Passage shown: Begin
Going Left Shark

Image credit (http://www.eonline.com/eol_images/Entire_Site/201512/rs_560x388-150202131054-1024.Katy-Perry-Super-Bowl-Shark.2.ms.020115_copy.jpg)
Image courtesy of EOnline.

 

Like many Americans, I watched the Super Bowl a couple of days ago with my family. For the most part, we were not invested in the outcome of the game, with the exception of our youngest who a year ago became a staunch New England Patriots fan (presumably just to vex the rest of us). We were tuned in for the spectacle and the ads and the cultural experience. No one wants to be left out of the conversation on Post Super Bowl Monday when the country is engaging in deep commercial analysis and heated game commentary. One thing our entire family agreed upon was that we were looking forward to seeing what Katy Perry would do at half-time. While none of us are huge Katy Perry fans, we all like her well enough and were decidedly more interested in her show than any of the half-time shows in the past five years. So we watched.
Passage shown: End
### [Parts of the exercise]
• a. Please write out the Super Bowl post from "Going Left Shark" up to and including "courtesy of EOnline.".
• b. Answer these from the Super Bowl post:
(i) Which site is credited for the image?
(ii) Which team did the youngest family member start supporting a year ago?
(iii) Whose half-time show was the family looking forward to?
The lines after the Super Bowl post can be ignored.
Data shown: Begin
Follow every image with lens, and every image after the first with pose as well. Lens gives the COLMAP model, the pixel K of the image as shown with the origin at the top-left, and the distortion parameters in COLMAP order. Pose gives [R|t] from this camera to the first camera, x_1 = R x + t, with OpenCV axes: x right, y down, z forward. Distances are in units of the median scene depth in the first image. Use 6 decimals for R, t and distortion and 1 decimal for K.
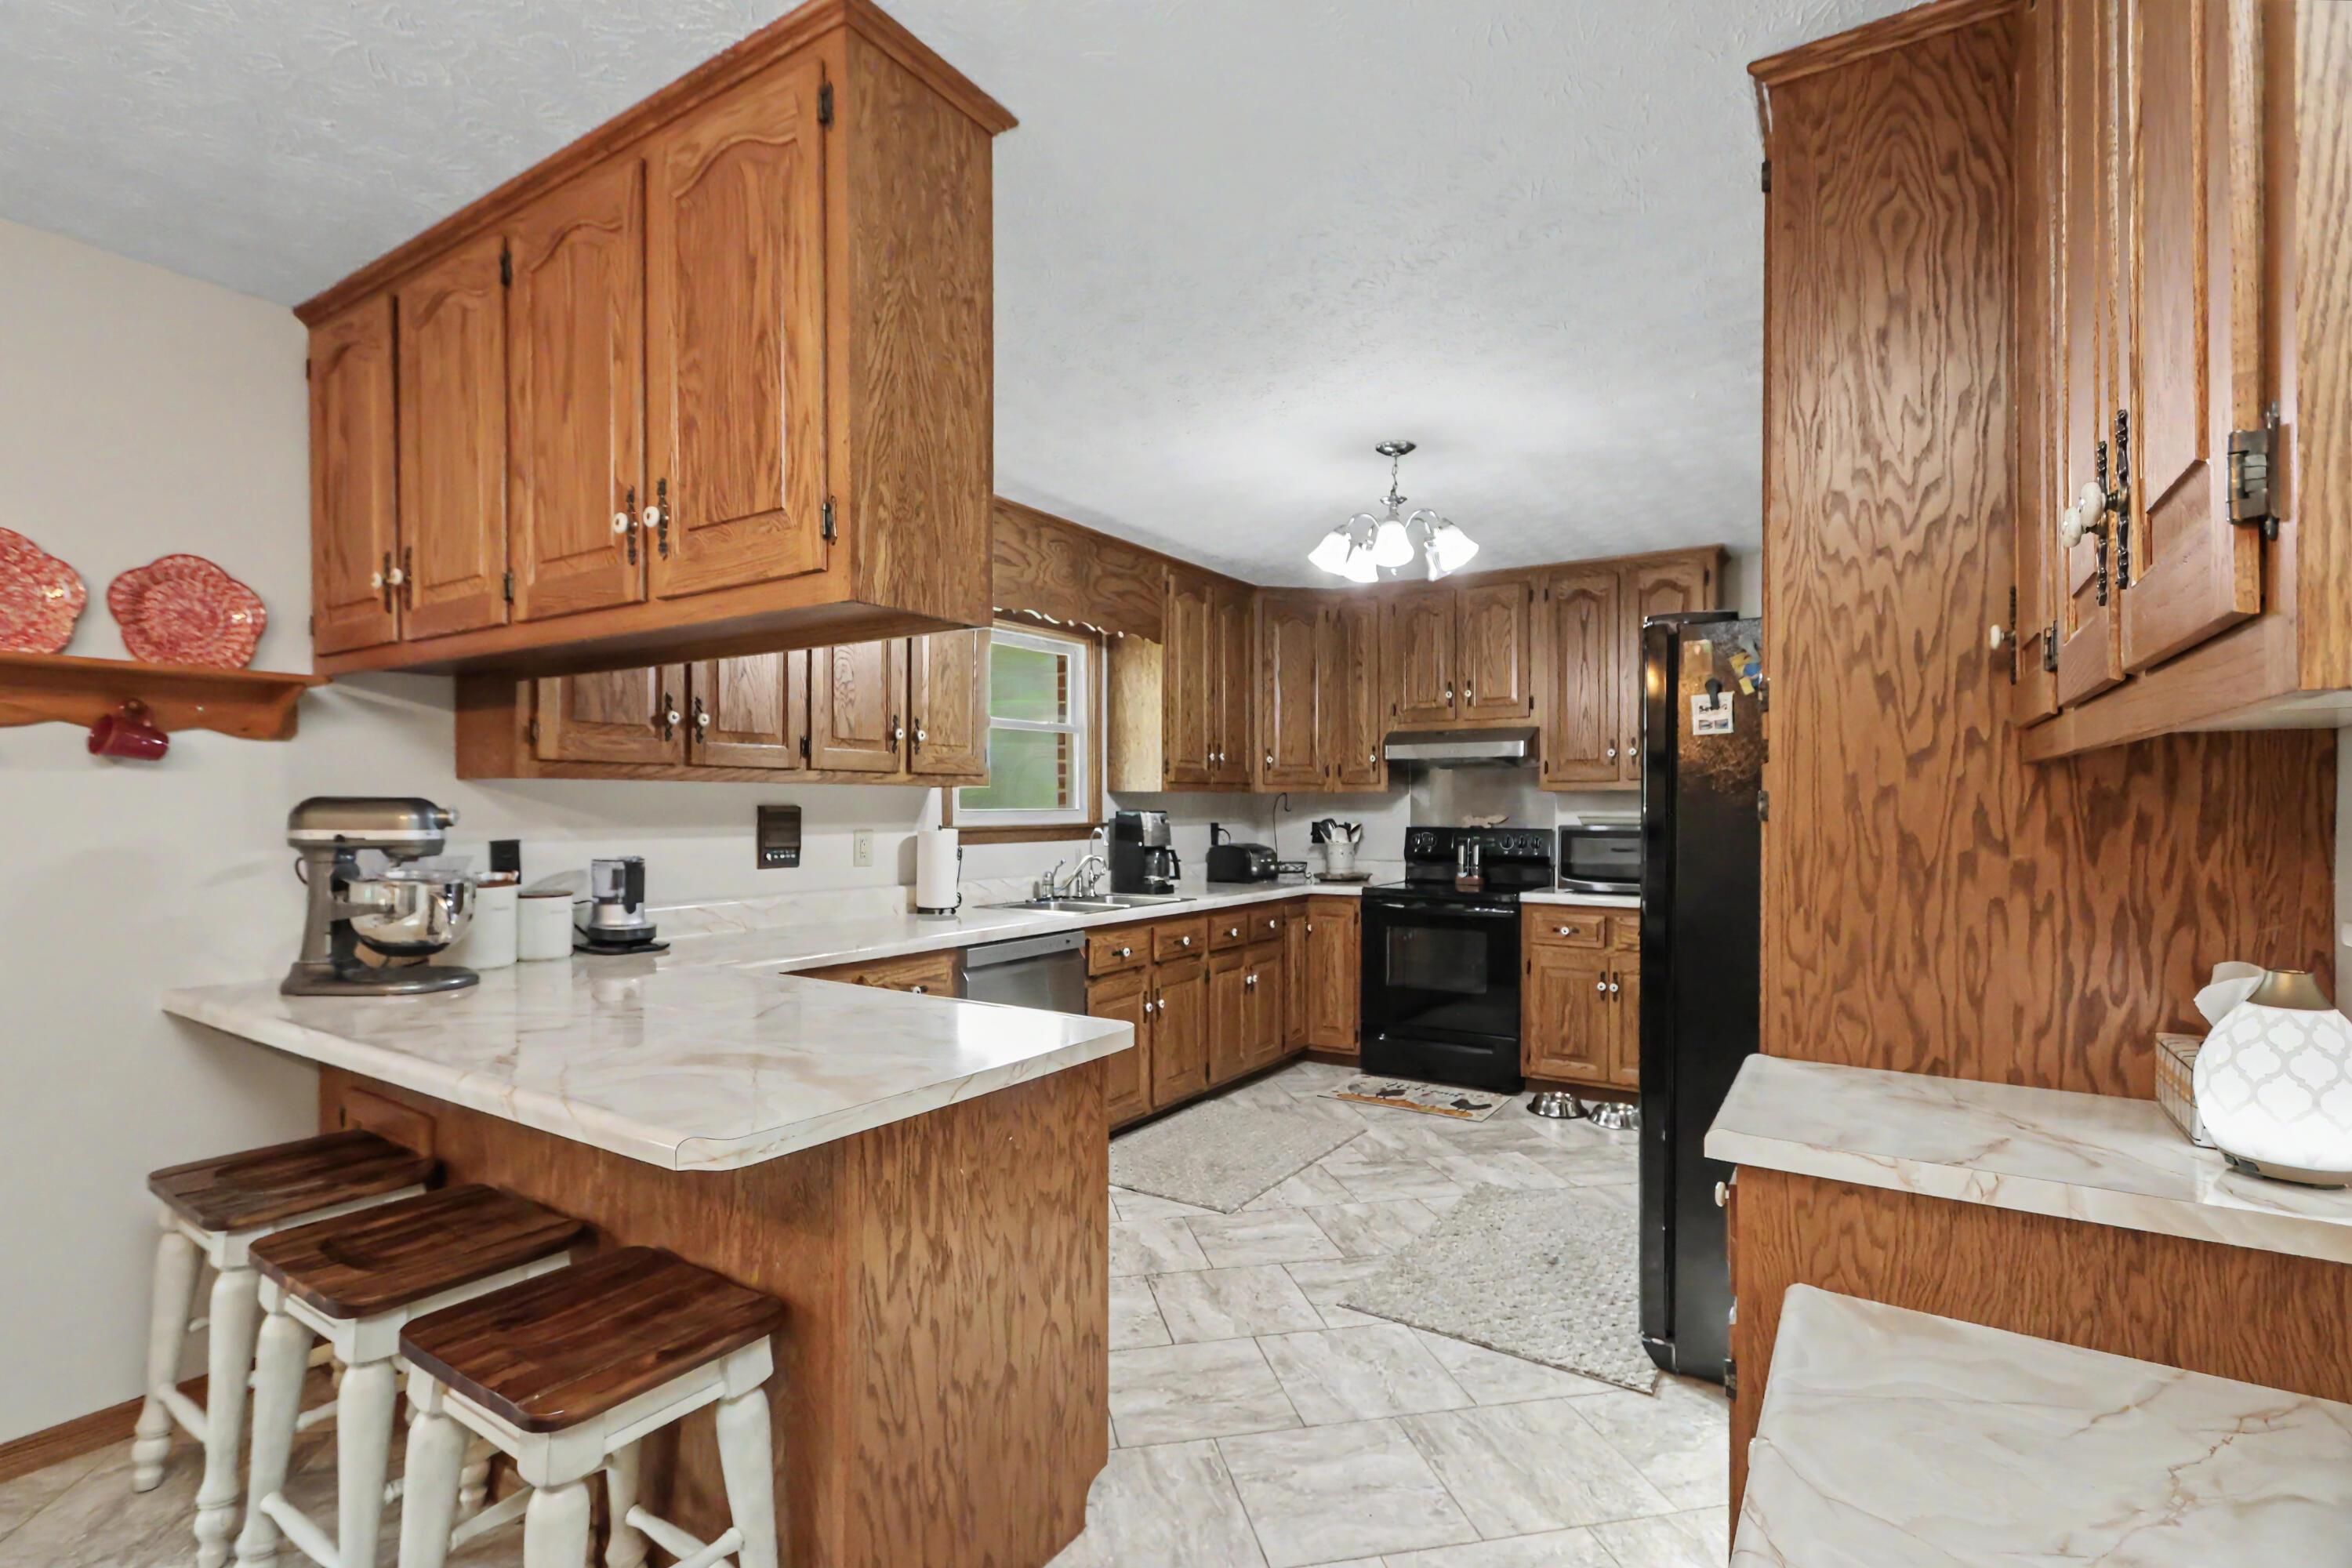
lens RADIAL K [[1099.2, 0, 1161.4], [0, 1099.2, 803.5], [0, 0, 1]] dist [0.007504, -0.000347]
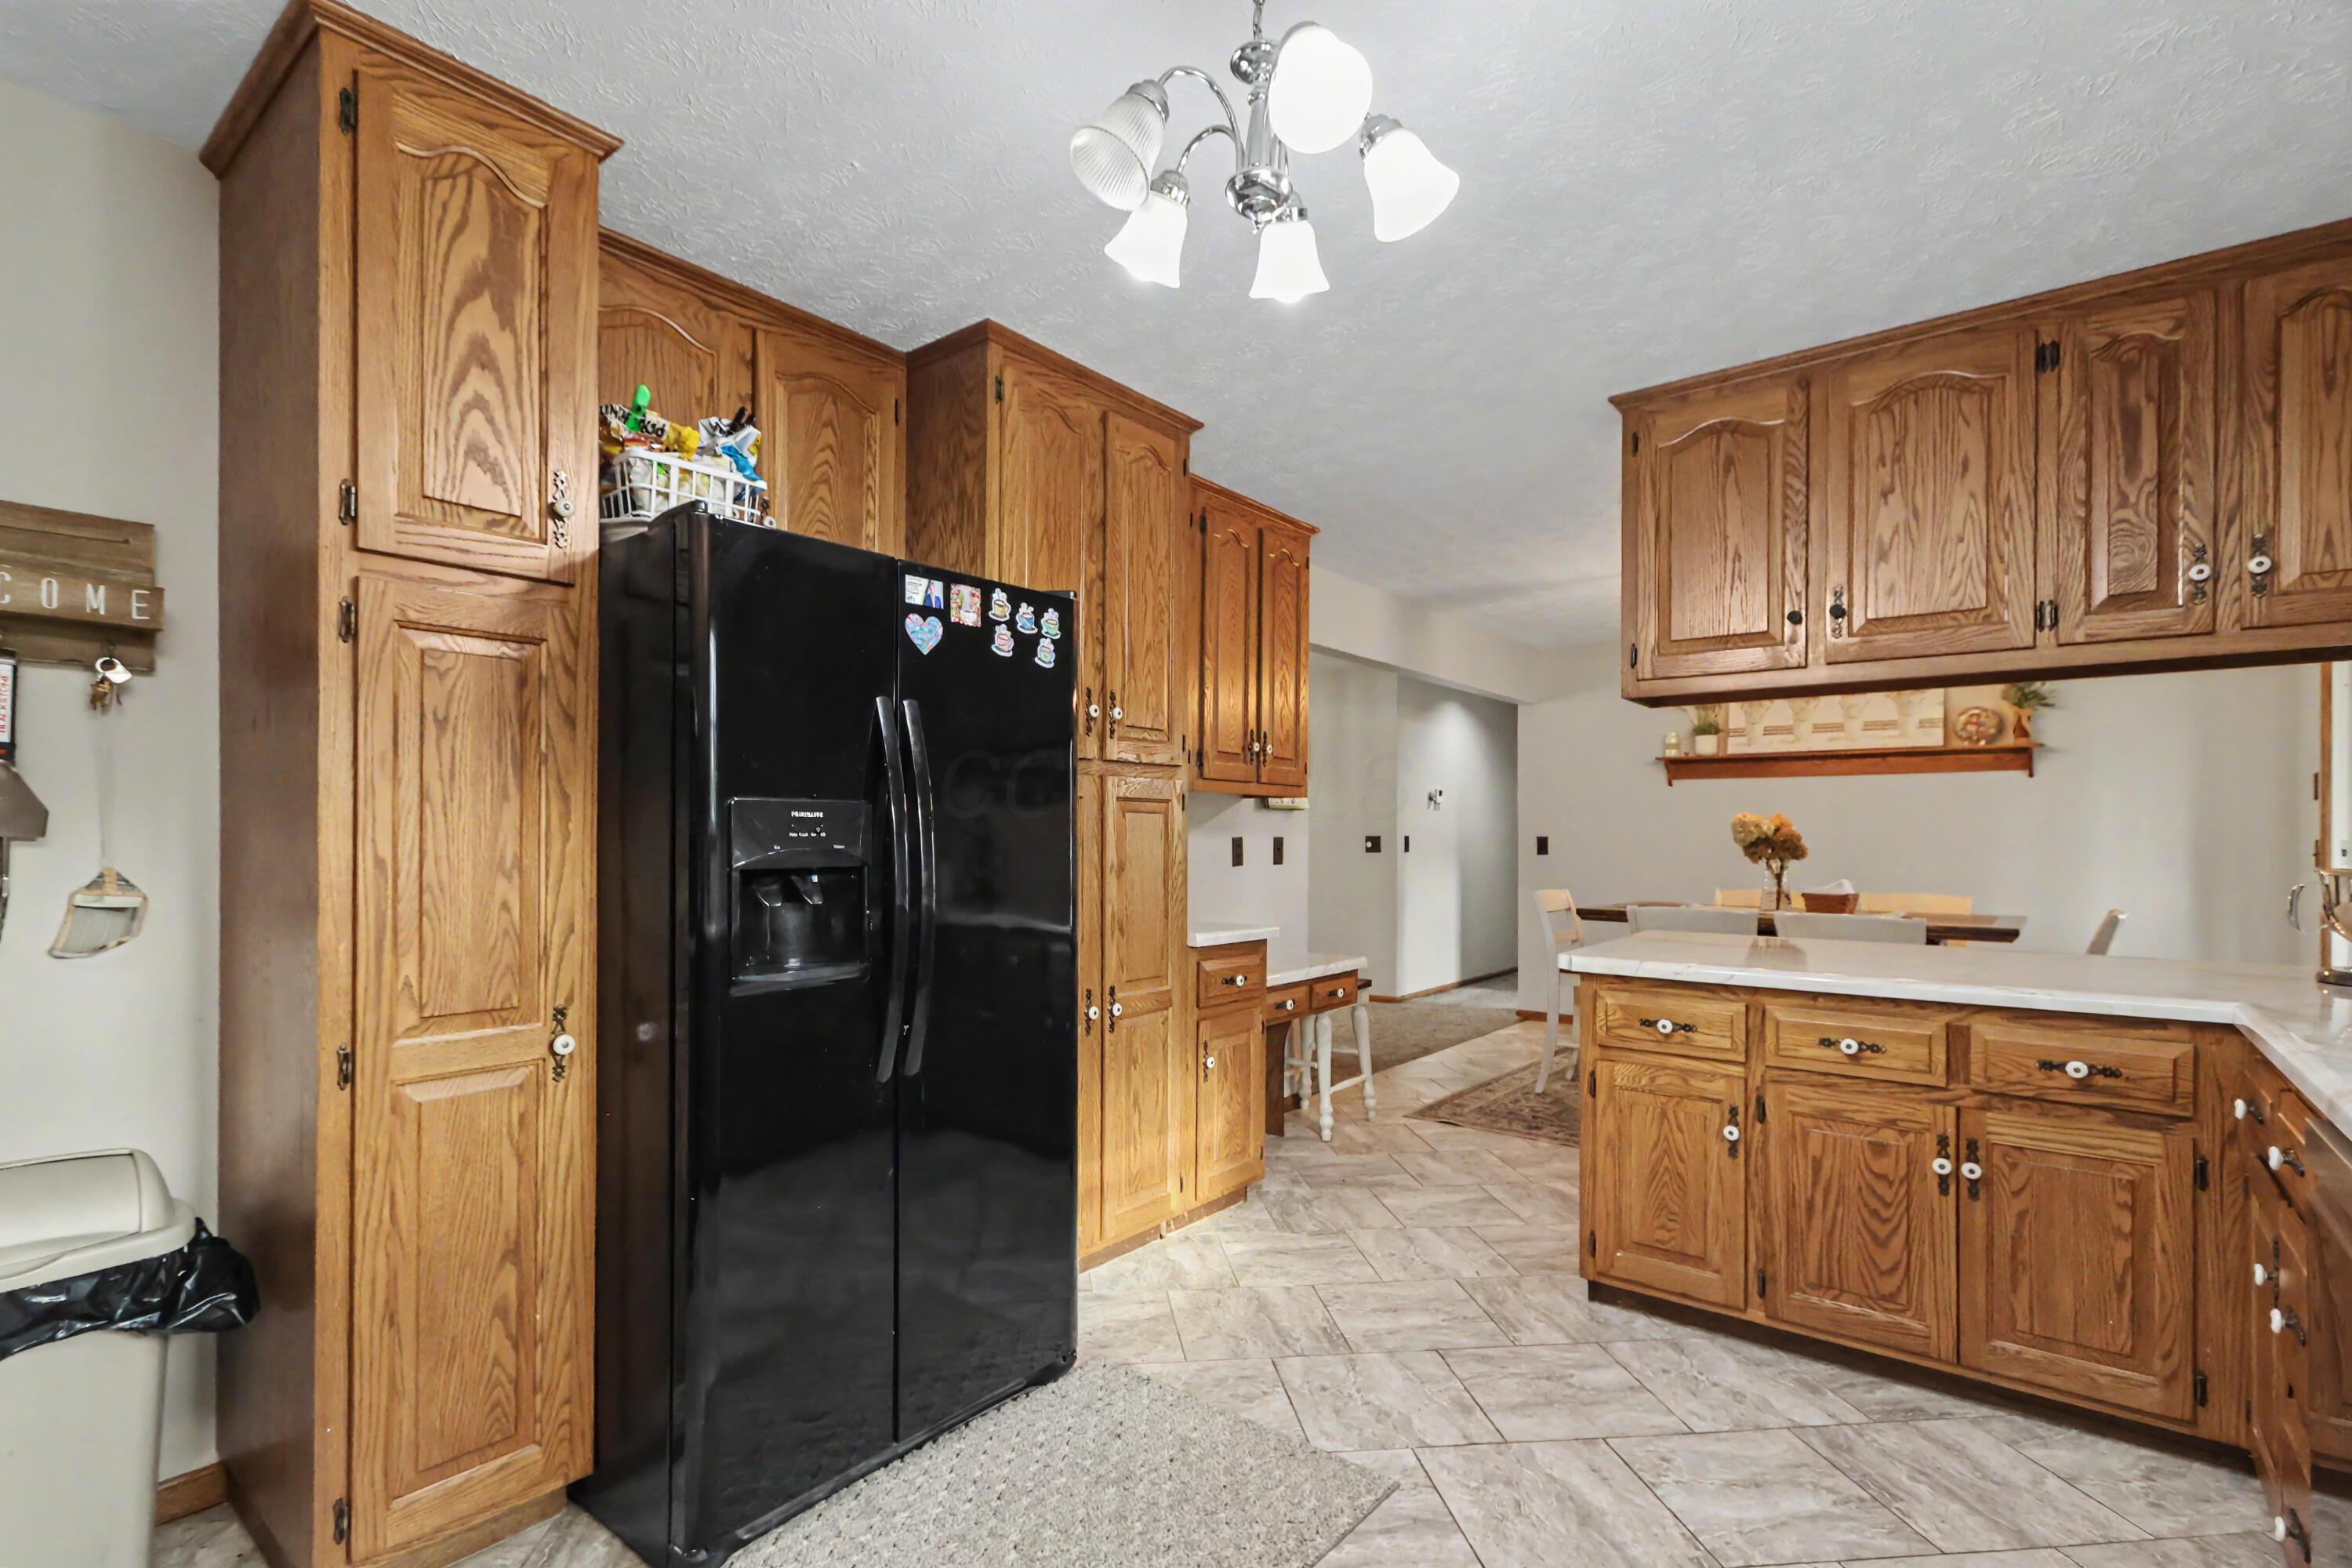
Data shown: End
### [Solutions per task]
• a.
Going Left Shark

Image credit (http://www.eonline.com/eol_images/Entire_Site/201512/rs_560x388-150202131054-1024.Katy-Perry-Super-Bowl-Shark.2.ms.020115_copy.jpg)
Image courtesy of EOnline.

• b.
(i) EOnline
(ii) The New England Patriots
(iii) Katy Perry's